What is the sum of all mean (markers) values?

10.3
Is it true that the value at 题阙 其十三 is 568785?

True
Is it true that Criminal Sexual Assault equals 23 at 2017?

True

====

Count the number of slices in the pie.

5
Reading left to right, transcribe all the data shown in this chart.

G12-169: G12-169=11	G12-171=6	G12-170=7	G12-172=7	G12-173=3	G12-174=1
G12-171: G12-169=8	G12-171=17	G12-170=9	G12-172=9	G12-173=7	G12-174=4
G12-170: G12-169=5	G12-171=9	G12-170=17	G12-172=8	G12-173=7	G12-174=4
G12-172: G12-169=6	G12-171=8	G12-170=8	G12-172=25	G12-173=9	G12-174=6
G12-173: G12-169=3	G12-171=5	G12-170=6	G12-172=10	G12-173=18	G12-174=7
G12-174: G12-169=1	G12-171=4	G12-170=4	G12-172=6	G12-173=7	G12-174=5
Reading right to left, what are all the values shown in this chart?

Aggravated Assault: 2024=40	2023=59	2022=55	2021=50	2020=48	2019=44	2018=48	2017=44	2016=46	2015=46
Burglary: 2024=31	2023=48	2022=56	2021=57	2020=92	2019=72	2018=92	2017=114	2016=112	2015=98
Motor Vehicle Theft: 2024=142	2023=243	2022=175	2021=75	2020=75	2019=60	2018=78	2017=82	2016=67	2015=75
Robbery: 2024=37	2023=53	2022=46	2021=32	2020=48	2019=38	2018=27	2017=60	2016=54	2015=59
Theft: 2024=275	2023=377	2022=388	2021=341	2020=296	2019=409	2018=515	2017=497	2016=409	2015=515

====

● ACTION ITEM
Pick out every line in the data above that contains the word "this", and copy each one.

● SOLVED PROBLEM
Reading left to right, transcribe all the data shown in this chart.
Reading right to left, what are all the values shown in this chart?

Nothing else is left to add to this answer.